Overview of Reliability

Definition

Reliability is a technology that can shorten traffic interruption time and ensure the quality of service on a network, improving user experience.

Device reliability can be assessed from the following aspects: system, hardware, and software reliability design; reliability test and verification; IP network reliability design.

As networks rapidly develop and applications become diversified, various value-added services (VASs) are widely used. The requirement for network bandwidth increases dramatically. Any network service interruption will result in immeasurable loss to carriers.

Demands for network infrastructure reliability are increasing.

This chapter describes IP reliability technologies supported by the NetEngine 8000 F.

Reliability Indexes

Reliability indexes include the mean time to repair (MTTR), mean time between failures (MTBF), and availability.

Generally, product or system reliability is assessed based on the MTTR and MTBF.

MTTR: The MTTR indicates the fault rectification capability in terms of maintainability. This index refers to the average time that a component or a device takes to recover from a failure. The MTTR involves spare parts management and customer service and plays an important role in evaluating device maintainability.
The MTTR is calculated using the following formula:

MTTR = Fault detection time + Board replacement time + System initialization time + Link recovery time + Route convergence time + Forwarding recovery time

A smaller addend indicates a shorter MTTR and higher device availability.
MTBF: The MTBF indicates fault probability. This index refers to the average time (usually expressed in hours) when a component or a device is working properly.
Availability: Availability indicates system utility. Availability can be improved when the MTBF increases or the MTTR decreases.
Availability is calculated using the following formula:

Availability = MTBF/(MTBF + MTTR)

In the telecom industry, 99.999% availability means that service interruptions caused by device failures are less than 5 minutes each year.

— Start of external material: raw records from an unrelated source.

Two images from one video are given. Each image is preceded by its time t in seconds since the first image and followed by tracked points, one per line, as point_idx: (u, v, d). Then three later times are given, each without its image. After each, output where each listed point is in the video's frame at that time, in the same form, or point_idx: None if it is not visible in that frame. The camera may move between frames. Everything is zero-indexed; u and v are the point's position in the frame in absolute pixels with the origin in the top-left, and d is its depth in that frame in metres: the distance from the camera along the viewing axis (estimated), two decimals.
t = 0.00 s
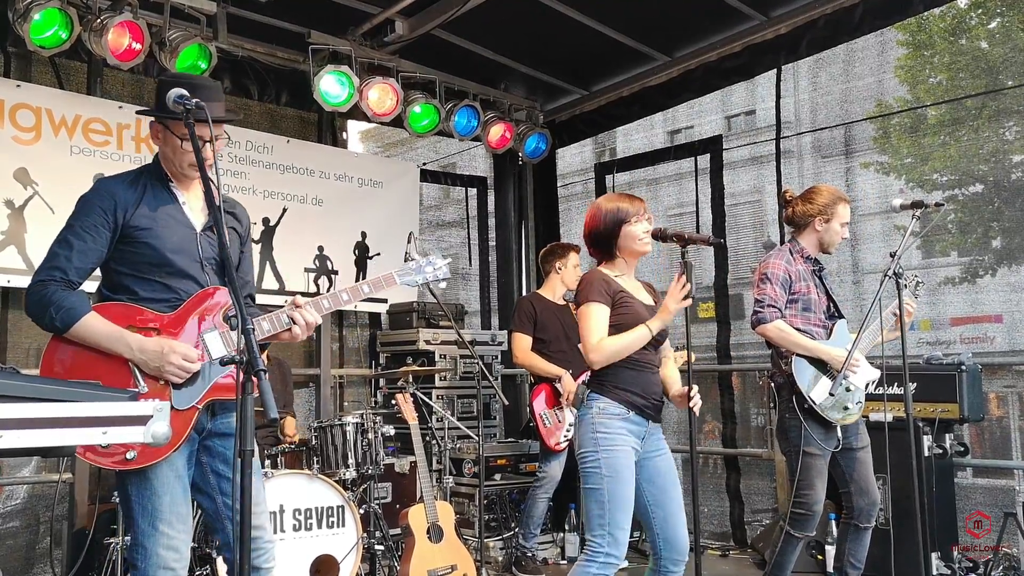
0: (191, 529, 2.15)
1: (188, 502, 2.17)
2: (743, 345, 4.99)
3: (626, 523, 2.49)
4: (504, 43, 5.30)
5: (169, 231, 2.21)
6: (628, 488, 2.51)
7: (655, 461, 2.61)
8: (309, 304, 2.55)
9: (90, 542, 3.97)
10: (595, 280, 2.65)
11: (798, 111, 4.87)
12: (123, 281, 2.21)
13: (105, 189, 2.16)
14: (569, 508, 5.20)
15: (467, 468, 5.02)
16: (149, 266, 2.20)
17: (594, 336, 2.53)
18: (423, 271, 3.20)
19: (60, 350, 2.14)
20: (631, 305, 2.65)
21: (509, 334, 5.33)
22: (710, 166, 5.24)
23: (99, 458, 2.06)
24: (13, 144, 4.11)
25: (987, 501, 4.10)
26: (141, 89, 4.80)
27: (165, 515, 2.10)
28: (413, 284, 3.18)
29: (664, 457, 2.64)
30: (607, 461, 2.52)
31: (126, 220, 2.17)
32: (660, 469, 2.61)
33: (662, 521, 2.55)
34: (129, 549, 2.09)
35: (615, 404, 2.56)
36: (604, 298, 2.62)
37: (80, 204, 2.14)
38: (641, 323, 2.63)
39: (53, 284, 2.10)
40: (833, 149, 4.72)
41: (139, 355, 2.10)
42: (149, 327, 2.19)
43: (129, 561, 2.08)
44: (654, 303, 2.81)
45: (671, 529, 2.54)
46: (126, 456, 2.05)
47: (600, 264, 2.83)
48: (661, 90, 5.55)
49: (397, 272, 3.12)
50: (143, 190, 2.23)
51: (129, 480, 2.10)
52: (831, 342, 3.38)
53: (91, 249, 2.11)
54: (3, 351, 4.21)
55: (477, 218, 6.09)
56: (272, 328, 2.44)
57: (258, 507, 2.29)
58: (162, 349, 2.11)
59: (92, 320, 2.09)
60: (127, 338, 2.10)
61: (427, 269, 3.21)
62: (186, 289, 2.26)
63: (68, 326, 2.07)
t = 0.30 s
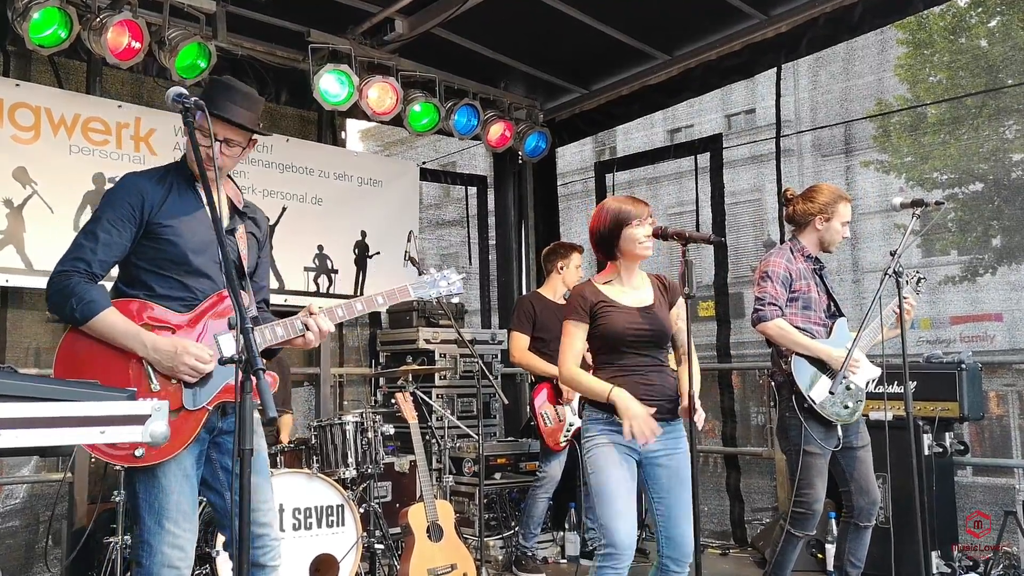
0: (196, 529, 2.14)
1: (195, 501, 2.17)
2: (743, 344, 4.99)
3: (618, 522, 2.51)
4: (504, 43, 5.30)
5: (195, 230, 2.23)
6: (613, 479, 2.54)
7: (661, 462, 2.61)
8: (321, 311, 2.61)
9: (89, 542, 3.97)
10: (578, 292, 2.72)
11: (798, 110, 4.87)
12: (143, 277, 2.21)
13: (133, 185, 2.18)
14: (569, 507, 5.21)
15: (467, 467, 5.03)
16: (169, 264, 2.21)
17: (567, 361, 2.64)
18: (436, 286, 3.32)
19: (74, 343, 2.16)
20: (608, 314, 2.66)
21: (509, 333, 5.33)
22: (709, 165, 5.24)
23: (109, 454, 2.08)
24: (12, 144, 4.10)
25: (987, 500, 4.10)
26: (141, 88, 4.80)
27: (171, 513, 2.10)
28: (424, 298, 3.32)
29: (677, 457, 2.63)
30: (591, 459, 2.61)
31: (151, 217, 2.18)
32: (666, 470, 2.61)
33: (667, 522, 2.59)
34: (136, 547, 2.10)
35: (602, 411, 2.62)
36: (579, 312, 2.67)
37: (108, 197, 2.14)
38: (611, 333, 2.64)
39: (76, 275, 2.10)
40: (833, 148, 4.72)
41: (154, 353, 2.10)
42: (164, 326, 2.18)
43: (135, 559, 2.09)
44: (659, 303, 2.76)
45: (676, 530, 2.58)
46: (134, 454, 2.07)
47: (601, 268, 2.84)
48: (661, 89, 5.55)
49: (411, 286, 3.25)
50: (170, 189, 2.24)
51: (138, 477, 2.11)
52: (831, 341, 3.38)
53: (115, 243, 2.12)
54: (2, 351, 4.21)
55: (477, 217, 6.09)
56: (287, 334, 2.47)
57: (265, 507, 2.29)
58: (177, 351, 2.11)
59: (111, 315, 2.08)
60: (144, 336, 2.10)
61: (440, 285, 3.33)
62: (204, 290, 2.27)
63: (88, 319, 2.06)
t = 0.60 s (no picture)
0: (203, 529, 2.13)
1: (203, 501, 2.16)
2: (743, 343, 4.99)
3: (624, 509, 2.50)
4: (504, 42, 5.29)
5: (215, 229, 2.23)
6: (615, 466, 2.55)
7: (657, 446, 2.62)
8: (338, 316, 2.62)
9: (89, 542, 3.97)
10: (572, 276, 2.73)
11: (798, 109, 4.86)
12: (159, 274, 2.21)
13: (157, 182, 2.17)
14: (569, 506, 5.21)
15: (467, 466, 5.02)
16: (188, 262, 2.21)
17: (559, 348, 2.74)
18: (448, 296, 3.30)
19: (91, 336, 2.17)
20: (603, 301, 2.65)
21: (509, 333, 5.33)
22: (710, 164, 5.24)
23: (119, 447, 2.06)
24: (12, 143, 4.09)
25: (987, 499, 4.10)
26: (141, 87, 4.79)
27: (178, 512, 2.09)
28: (437, 309, 3.29)
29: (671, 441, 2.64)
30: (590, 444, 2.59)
31: (172, 214, 2.18)
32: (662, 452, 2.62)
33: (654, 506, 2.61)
34: (143, 545, 2.09)
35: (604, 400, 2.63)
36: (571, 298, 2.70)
37: (131, 193, 2.14)
38: (606, 322, 2.63)
39: (95, 268, 2.09)
40: (833, 147, 4.72)
41: (169, 352, 2.12)
42: (179, 325, 2.18)
43: (142, 558, 2.08)
44: (655, 283, 2.74)
45: (660, 516, 2.61)
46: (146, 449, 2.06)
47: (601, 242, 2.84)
48: (661, 88, 5.54)
49: (425, 295, 3.21)
50: (191, 187, 2.24)
51: (147, 476, 2.11)
52: (831, 340, 3.37)
53: (135, 238, 2.11)
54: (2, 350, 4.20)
55: (477, 216, 6.08)
56: (301, 337, 2.46)
57: (272, 504, 2.30)
58: (194, 350, 2.13)
59: (129, 310, 2.09)
60: (161, 332, 2.11)
61: (452, 296, 3.31)
62: (220, 290, 2.27)
63: (105, 313, 2.07)
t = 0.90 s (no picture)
0: (209, 528, 2.13)
1: (209, 500, 2.16)
2: (743, 342, 5.00)
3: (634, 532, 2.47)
4: (504, 39, 5.29)
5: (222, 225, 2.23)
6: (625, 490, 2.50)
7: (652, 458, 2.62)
8: (349, 314, 2.64)
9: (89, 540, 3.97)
10: (577, 272, 2.64)
11: (798, 107, 4.86)
12: (168, 271, 2.21)
13: (163, 180, 2.17)
14: (569, 505, 5.21)
15: (467, 464, 5.02)
16: (196, 259, 2.21)
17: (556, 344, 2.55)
18: (458, 293, 3.32)
19: (101, 335, 2.17)
20: (614, 300, 2.62)
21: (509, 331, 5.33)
22: (710, 162, 5.23)
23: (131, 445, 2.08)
24: (12, 141, 4.09)
25: (987, 498, 4.11)
26: (141, 85, 4.79)
27: (185, 511, 2.09)
28: (447, 305, 3.30)
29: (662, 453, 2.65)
30: (600, 467, 2.51)
31: (179, 212, 2.18)
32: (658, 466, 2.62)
33: (674, 502, 2.60)
34: (149, 546, 2.08)
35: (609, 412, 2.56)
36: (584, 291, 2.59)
37: (138, 191, 2.14)
38: (620, 319, 2.59)
39: (104, 268, 2.08)
40: (833, 145, 4.72)
41: (180, 350, 2.13)
42: (191, 323, 2.19)
43: (148, 557, 2.08)
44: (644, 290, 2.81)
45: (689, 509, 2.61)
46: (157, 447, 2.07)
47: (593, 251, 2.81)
48: (662, 86, 5.54)
49: (435, 292, 3.22)
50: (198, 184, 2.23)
51: (155, 475, 2.11)
52: (830, 339, 3.38)
53: (142, 236, 2.11)
54: (3, 349, 4.20)
55: (477, 214, 6.08)
56: (312, 334, 2.48)
57: (278, 504, 2.30)
58: (203, 347, 2.14)
59: (138, 309, 2.09)
60: (172, 331, 2.12)
61: (462, 292, 3.32)
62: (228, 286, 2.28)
63: (115, 312, 2.07)
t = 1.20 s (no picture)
0: (212, 529, 2.13)
1: (211, 500, 2.17)
2: (743, 341, 5.00)
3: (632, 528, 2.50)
4: (505, 38, 5.29)
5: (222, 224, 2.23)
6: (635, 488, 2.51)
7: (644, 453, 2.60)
8: (351, 311, 2.64)
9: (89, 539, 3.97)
10: (594, 259, 2.62)
11: (798, 106, 4.86)
12: (169, 272, 2.21)
13: (161, 181, 2.17)
14: (569, 504, 5.21)
15: (467, 463, 5.03)
16: (197, 259, 2.21)
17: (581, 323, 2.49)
18: (462, 288, 3.32)
19: (104, 336, 2.18)
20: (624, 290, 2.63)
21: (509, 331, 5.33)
22: (710, 162, 5.24)
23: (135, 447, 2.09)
24: (12, 140, 4.09)
25: (987, 497, 4.11)
26: (141, 84, 4.79)
27: (187, 511, 2.09)
28: (452, 300, 3.31)
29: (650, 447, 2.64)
30: (618, 463, 2.50)
31: (178, 213, 2.18)
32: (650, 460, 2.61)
33: (663, 497, 2.60)
34: (152, 546, 2.08)
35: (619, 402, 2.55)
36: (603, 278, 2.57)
37: (136, 193, 2.14)
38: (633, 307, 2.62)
39: (104, 271, 2.10)
40: (833, 145, 4.72)
41: (182, 351, 2.13)
42: (194, 323, 2.20)
43: (151, 557, 2.07)
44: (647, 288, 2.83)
45: (677, 506, 2.61)
46: (161, 449, 2.08)
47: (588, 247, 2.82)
48: (662, 85, 5.54)
49: (439, 287, 3.23)
50: (197, 184, 2.23)
51: (158, 475, 2.11)
52: (830, 339, 3.38)
53: (142, 239, 2.12)
54: (3, 347, 4.20)
55: (477, 214, 6.08)
56: (315, 332, 2.49)
57: (280, 504, 2.30)
58: (204, 347, 2.14)
59: (139, 311, 2.10)
60: (172, 332, 2.12)
61: (467, 287, 3.33)
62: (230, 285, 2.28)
63: (116, 315, 2.07)
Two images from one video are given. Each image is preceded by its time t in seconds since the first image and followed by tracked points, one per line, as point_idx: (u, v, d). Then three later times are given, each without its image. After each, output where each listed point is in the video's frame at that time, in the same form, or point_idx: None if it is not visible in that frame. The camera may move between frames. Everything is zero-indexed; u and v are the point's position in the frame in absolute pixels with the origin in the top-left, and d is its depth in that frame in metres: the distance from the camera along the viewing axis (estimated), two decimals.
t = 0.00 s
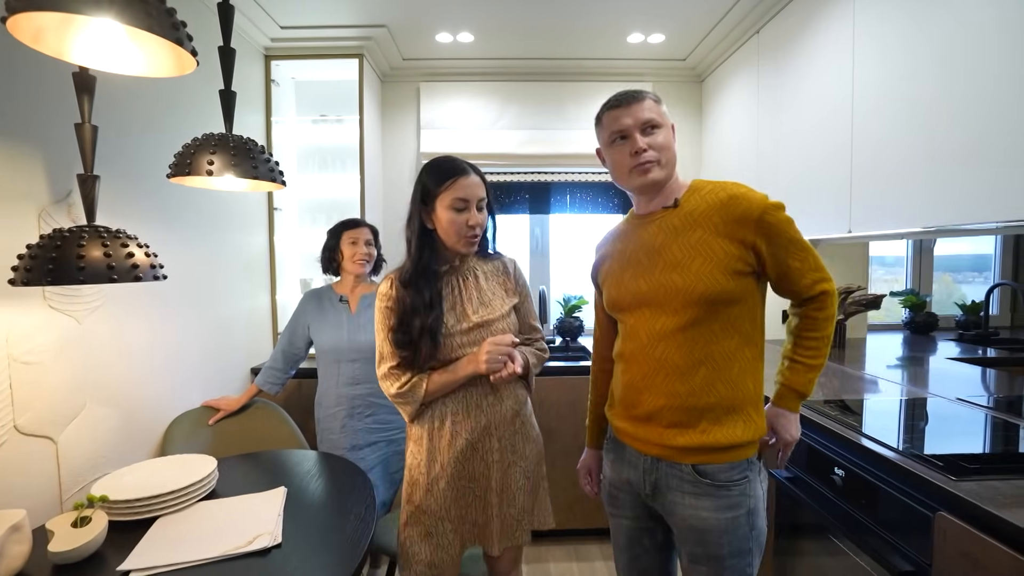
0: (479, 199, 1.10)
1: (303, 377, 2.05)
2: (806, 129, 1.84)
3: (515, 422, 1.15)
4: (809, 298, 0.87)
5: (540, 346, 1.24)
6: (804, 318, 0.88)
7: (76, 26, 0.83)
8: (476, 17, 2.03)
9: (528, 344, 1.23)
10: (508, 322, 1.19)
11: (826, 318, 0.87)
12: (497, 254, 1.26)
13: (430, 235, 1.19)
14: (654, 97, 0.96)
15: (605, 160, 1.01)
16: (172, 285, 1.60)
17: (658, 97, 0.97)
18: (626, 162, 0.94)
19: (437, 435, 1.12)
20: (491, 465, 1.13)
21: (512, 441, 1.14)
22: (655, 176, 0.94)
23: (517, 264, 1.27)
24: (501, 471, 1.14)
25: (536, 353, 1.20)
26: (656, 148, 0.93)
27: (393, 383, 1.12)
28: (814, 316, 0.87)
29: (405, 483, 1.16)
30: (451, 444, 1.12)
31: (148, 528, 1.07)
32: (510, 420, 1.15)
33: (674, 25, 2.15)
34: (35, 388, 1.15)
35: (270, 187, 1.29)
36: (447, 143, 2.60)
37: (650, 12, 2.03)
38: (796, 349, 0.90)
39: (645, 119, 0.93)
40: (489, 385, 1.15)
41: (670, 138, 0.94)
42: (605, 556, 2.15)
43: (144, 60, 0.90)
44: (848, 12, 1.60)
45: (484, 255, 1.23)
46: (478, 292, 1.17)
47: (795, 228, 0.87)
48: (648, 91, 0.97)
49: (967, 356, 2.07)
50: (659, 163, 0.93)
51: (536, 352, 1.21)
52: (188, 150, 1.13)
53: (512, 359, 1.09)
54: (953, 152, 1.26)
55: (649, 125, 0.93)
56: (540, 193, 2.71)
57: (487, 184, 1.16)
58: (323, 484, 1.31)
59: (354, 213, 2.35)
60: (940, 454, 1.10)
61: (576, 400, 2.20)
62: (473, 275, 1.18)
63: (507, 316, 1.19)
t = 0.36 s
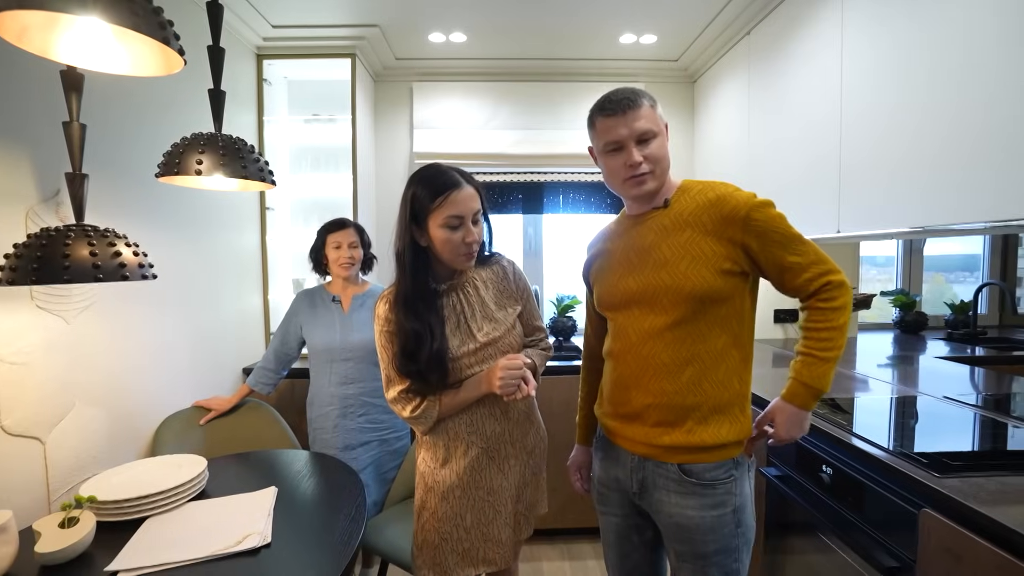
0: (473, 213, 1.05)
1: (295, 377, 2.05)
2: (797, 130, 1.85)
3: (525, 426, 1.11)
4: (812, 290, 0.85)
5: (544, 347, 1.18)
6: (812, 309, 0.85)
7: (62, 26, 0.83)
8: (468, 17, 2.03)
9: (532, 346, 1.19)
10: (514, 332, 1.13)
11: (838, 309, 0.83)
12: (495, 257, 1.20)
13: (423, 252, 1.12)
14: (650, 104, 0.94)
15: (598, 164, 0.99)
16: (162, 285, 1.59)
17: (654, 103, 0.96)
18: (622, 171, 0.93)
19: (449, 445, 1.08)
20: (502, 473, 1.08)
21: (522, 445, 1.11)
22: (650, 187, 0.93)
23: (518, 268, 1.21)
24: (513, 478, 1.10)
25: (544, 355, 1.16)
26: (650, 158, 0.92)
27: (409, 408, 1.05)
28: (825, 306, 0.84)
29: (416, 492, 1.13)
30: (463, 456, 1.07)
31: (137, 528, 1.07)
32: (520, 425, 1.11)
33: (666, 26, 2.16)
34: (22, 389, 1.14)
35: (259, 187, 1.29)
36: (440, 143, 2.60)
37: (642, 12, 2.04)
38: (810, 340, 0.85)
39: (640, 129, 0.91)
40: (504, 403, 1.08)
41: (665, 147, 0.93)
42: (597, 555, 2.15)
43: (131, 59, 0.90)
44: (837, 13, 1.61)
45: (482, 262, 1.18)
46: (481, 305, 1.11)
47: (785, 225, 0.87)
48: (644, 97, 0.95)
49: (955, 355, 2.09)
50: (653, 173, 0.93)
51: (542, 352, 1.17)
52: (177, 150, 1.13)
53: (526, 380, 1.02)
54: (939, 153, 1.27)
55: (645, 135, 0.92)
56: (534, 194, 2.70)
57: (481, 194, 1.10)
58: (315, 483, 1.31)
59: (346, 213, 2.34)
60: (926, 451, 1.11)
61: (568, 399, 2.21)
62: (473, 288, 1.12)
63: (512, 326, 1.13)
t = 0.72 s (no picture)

On live networks, network faults and service interruptions are inevitable due to various causes. Availability can be improved by decreasing the MTTR.

Reliability Requirement Levels

Reliability requirements at different levels differ in the target and implementation.

Table 1 describes three reliability requirement levels and their targets and implementations.

**Table 1** Reliability requirements
Level	Target	Implementation
1	Few faults in system software and hardware	Hardware: simplified design, standardized circuits, reliable application of components, reliability control in purchased components, reliable manufacture, environment endurability, highly accelerated life testing (HALT) and highly accelerated stress screen (HASS). Software: specifications for software reliability design
2	No impact on the system if a fault occurs	Redundancy design, switchover policy, and switchover success rate improvement
3	Rapid recovery if a fault occurs and affects the system	Fault detection, diagnosis, isolation, and rectification

Networking Principles for Highly Reliable IP Networks

Networking principles for highly reliable IP networks include hierarchical networking, redundancy, and load balancing.

The details are as follows:

Hierarchical networking: A network is divided into three layers: core layer, convergence layer, and edge layer. According to service status or prediction, redundancy backup is configured so that a customer edge device is dual-homed to the devices at the convergence layer. The devices at the convergence layer are dual-homed to multiple devices in a single node or different nodes at the upper layer. The devices at the core and convergence layers can be deployed as required. The devices at the core layer are fully or half interconnected. Two devices are reachable to each other using one route at a fast traffic rate, avoiding multi-interconnection.
Multi-interconnection is preferred at the same layer, whereas multi-device is preferred in a single node.
A lower-layer device is dual- or multi-homed to multiple devices in a single node or different nodes.
Adjustments can be made based on the actual traffic volume.